Wenn sich die Neffen und Nichten im Haus der Vorfahren in Trebitsch einfanden, klagte der Bruder meiner Mutter, Berthold, der vom Großvater das Trebitscher Unternehmen übernommen hatte, als erstes über die schlechten Zeiten. Aber jedesmal konstatierten wir Veränderungen, die auf wachsenden Wohlstand schließen ließen. Damit wir uns das Umsteigen nach Trebitsch ersparten, ließ er uns mit der Kutsche auf der Bahnstation Okrischko abholen. Aber eines Tages kam er selber mit einem Automobil vorgefahren. Aus den Ställen wurden Garagen, und jedesmal stand dort, trotz des Jammerns über die schlechten Zeiten, ein neues Automobil. Beim Abschiednehmen bekamen wir von ihm immer ein fürstliches Zehrgeld mit auf den Weg, und immer sagte er dann dasselbe: »Brav sein und sparsam!« Und wenn wir, die Neffen und Nichten, uns später begegneten, haben wir uns gleichfalls mit diesen Worten verabschiedet: »Brav sein und sparsam!« Berthold Felix ist eines sogenannten natürlichen Todes gestorben, das heißt, er hat sich bei der deutschen Okkupation der Tschechoslowakei so aufgeregt, dass er einem Herzschlag erlag – ein gnädiges Schicksal, angesichts des Endes seiner Frau, seiner drei Kinder und Enkelkinder im Gas.

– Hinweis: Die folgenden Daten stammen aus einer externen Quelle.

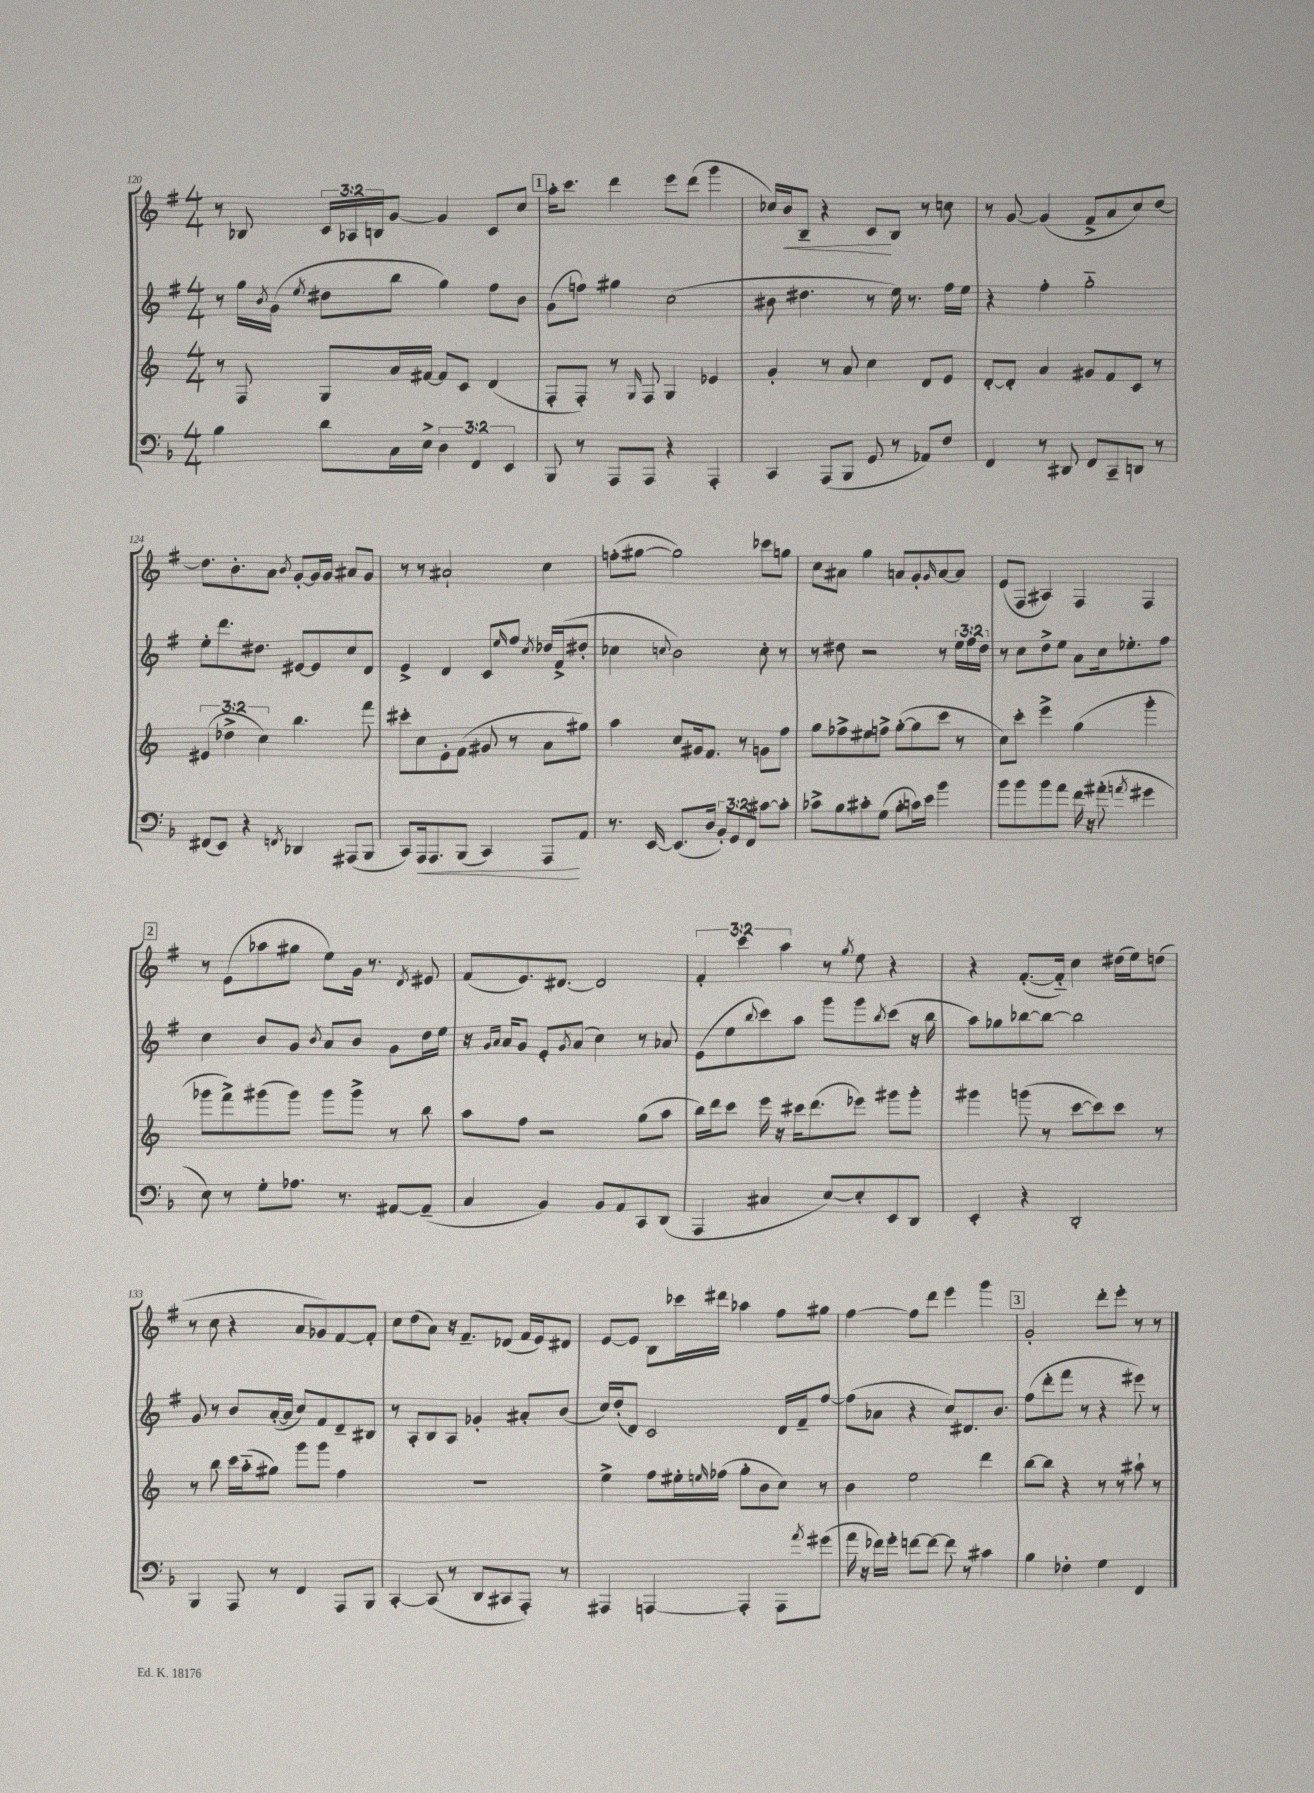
<<
\new StaffGroup <<
\new Staff = "s0" {
    \clef treble \key g \major \numericTimeSignature \time 4/4 \override Staff.TupletNumber.text = #tuplet-number::calc-fraction-text
    r8 bes8 \tuplet 3/2 { c'16 aes16 b16 } g'8~ g'4 c'8 c''8 |
    \mark \markup { \box "1" } a''16-. c'''8. d'''4 e'''8 d'''8( g'''4 |
    ces''16) b'16\< b8-- r4 c'8\! b8 r8 c''8 |
    r8 g'8~ g'4( fis'8-> a'8 c''8) d''8~ |
    d''8. b'8.-. a'8 \acciaccatura { b'8 } g'8~-. g'16 g'16 ais'8 g'8 |
    r8 r8 ais'2-! c''4 |
    f''8-.( gis''8~ gis''2) ces'''8 g''8 |
    c''8 ais'8 g''4 a'8 g'8-. \grace { g'16 } a'8~ a'8 |
    e'8( fis8 ais4) fis4 fis4 |
    \mark \markup { \box "2" } r8 e'8( aes''8 gis''8 e''8) g'16 r8. \acciaccatura { d'8 } eis'8 |
    fis'8( e'8.) dis'8.~ dis'2 |
    \tuplet 3/2 { fis'4-. c'''4 a''4 } r8 \acciaccatura { g''8 } e''8 r4 |
    r4 fis'8.~-.( fis'16-_) c''4 dis''16( e''16) d''8( |
    r8 c''8 r4 a'8 ges'8) fis'8~ fis'8-. |
    c''8 d''8( a'8) r16 fis'8.-- des'8( fis'16 e'16) dis'8 |
    e'8~ e'8 b8 ces'''16 dis'''16 aes''4 fis''8 gis''8 |
    fis''4~ fis''8 d'''8 e'''4 g'''4 |
    \mark \markup { \box "3" } g'2-. d'''8-. e'''8-. r8 r8 \bar "|." |
}
\new Staff = "s1" {
    \clef treble \key g \major \numericTimeSignature \time 4/4 \override Staff.TupletNumber.text = #tuplet-number::calc-fraction-text
    r8 g''16 \acciaccatura { b'8 } g'16( \acciaccatura { e''8 } dis''8 b''8 g''4) fis''8 b'8 |
    \mark \markup { \box "1" } g'8( f''8) gis''4 c''2( |
    bis'8 dis''4. r8 e''16) r8. fis''16 e''16 |
    r4 fis''4-. g''2-_ |
    e''8-. d'''8. dis''8. eis'8~ eis'8 c''8 d'8 |
    e'4-> d'4 c'8 \grace { e''16 } fis''8 \acciaccatura { c''8 } des''16 fis'16->( dis''8-. |
    ces''4 \appoggiatura { c''8 } b'2) c''8-. r8 |
    r8 dis''8 r2 r8 \tuplet 3/2 { e''16 fis''16 dis''16 } |
    r8 c''8 d''8-> e''8 a'8 c''16 ees''8.-. fis''8 |
    \mark \markup { \box "2" } c''4 b'8 g'8 \acciaccatura { b'8 } a'8 b'8 g'8 d''16 e''16 |
    r16 \grace { g'16 a'16 } a'16 g'8 e'8-. \acciaccatura { g'8 } a'8( c''4) r8 aes'8 |
    e'8( e''8 \appoggiatura { b''8 } c'''8) a''8 g'''8 g'''8 \acciaccatura { b''8 } c'''8( r16 b''16 |
    a''8) ges''8 bes''8~ bes''8~ bes''2 |
    g'8 r8 b'8 a'16~-.( a'16 c''8) fis'8 d'8-- bis8 |
    r8 a8-. b8 a8 ges'4-. ais'8-. b'8( |
    c''16) d''16-.( d'8) c'2 d'16 fis'16-- fis''8~ |
    fis''8( aes'8 r4 c''8) dis'8. b'8. |
    \mark \markup { \box "3" } fis''8( d'''8-. fis'''8 r8 r4 eis'''8) r8 \bar "|." |
}
\new Staff = "s2" {
    \clef treble \key c \major \numericTimeSignature \time 4/4 \override Staff.TupletNumber.text = #tuplet-number::calc-fraction-text
    r8 f8 g8 a'16 fis'16~ fis'8 c'8 d'4( |
    \mark \markup { \box "1" } f8-. f8-.) r8 \grace { g16 } f8 g4 ees'4 |
    g'4-. r8 a'8 c''4 d'8 e'8 |
    d'8~-. d'8-. a'4 gis'8 f'8 c'8 r8 |
    \tuplet 3/2 { eis'4( des''4-> c''4) } b''4. f'''8 |
    cis'''8-. c''8 e'8-. f'8( gis'8 r8 a'8 gis''8) |
    a''4 c''8 gis'16 f'8. r8 g'8 f''8 |
    g''8 fes''8-> eis''8 f''8-> g''8~-.( g''8 c'''8 r8 |
    c''8) c'''8-. e'''4-> g''4( g'''4-. |
    \mark \markup { \box "2" } ges'''8 f'''8->) gis'''8( gis'''8) gis'''8 gis'''8-> r8 b''8 |
    a''8 f''8 r2 g''8( a''8 |
    b''16) d'''16 c'''8 e'''16 r16 cis'''16 d'''8.( ees'''8) gis'''8 gis'''8-. |
    gis'''4 g'''8( r8 c'''8~ c'''8) c'''8 r8 |
    r8 b''8 c'''16 a''16-_( gis''8) g'''8 g'''8 f''4 |
    R1 |
    e''4-> f''8 eis''16-. \grace { e''16 } fes''16( g''8-. b'8 c''8) r8 |
    b'4 e''2 d'''4 |
    \mark \markup { \box "3" } b''8~ b''8 r4 r8 r8 ais''8-! r8 \bar "|." |
}
\new Staff = "s3" {
    \clef bass \key f \major \numericTimeSignature \time 4/4 \override Staff.TupletNumber.text = #tuplet-number::calc-fraction-text
    bes4 d'8 c16 e16-> \tuplet 3/2 { d4 f,4 e,4 } |
    \mark \markup { \box "1" } bes,,8 r8 a,,8 a,,8 r4 a,,4-. |
    c,4 a,,8( bes,,8 g,8 r8 aes,8) f8 |
    f,4 r8 dis,8 f,8 c,8-- d,8 r8 |
    fis,8( e,8) r4 \acciaccatura { f,8 } des,4 ais,,8( bes,,8 |
    c,8) a,,16\< a,,8. bes,,8( c,4) a,,8\! a,8 |
    r8. e,16~ e,8.( d16 \tuplet 3/2 { bes,8-.) g,8 f,8 } cis'8~ cis'8-. |
    ces'8-> bes8 cis'8-. g8( bes8-. c'16) e'16 bes'4 |
    bes'8 bes'8 bes'8 a'8 f'16 r16 ais'8-.( \acciaccatura { a'8 } gis'4 |
    \mark \markup { \box "2" } e8) r8 g8-. aes8. r8. ais,8~ ais,8--( |
    c4 bes,4) bes,8 a,8 c,8 d,8( |
    a,,4 cis4 e8~) e8-. e,8 d,8 |
    e,4-. r4 d,2-. |
    bes,,4 a,,8 r8 f,4 a,,8 bes,,8 |
    c,4~-. c,8( r8 d,8 cis,8 a,,8-.) r8 |
    ais,,4 a,,4~ a,,4-. a,,8 \acciaccatura { a'8 } gis'8( |
    a'16 r16 fes'16) g'16-. f'8~ f'8~ f'8 r8 cis'4 |
    \mark \markup { \box "3" } bes4 fes4-. g4 f,4 \bar "|." |
}
>>
>>
\layout { \context { \Score currentBarNumber = #120 } }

Ein weiterer Bruder meiner Mutter, Julius, war der große Kavalier der Familie. Er lebte in Mödling bei Wien das Leben eines österreichischen Grandseigneurs und ging immer mit einem dicken gelben Bambusstock spazieren. Ursprünglich war er ein hoher Richter – Bezirksrichter in Schärding und später Hofrat und Vizepräsident des Handelsgerichts –, hat sich dann aber als Advokat etabliert, und zwar ausschließlich zu dem Zweck, das Vermögen seiner Verwandten zu verwalten. Er war, weil er anders nicht Richter hätte werden können, aber wohl auch aus innerer Überzeugung, Katholik geworden. Nach dem »Anschluss« blieb er relativ lange unbeachtet, bis ihn eines Tages doch das Schicksal ereilte und er eine Vorladung der Gestapo erhielt. Er wusste, was ihm bevorstand, hat seinen besten Wein aus dem Keller geholt, ein paar Freunde eingeladen, und am nächsten Tag fand ihn die Wirtschafterin tot im Bett. Die Kirche gewährte Selbstmördern damals kein kirchliches Begräbnis, aber im Hinblick auf das Ansehen, das er genossen hatte, machte der Erzbischof von Wien, Kardinal Innitzer, eine Ausnahme.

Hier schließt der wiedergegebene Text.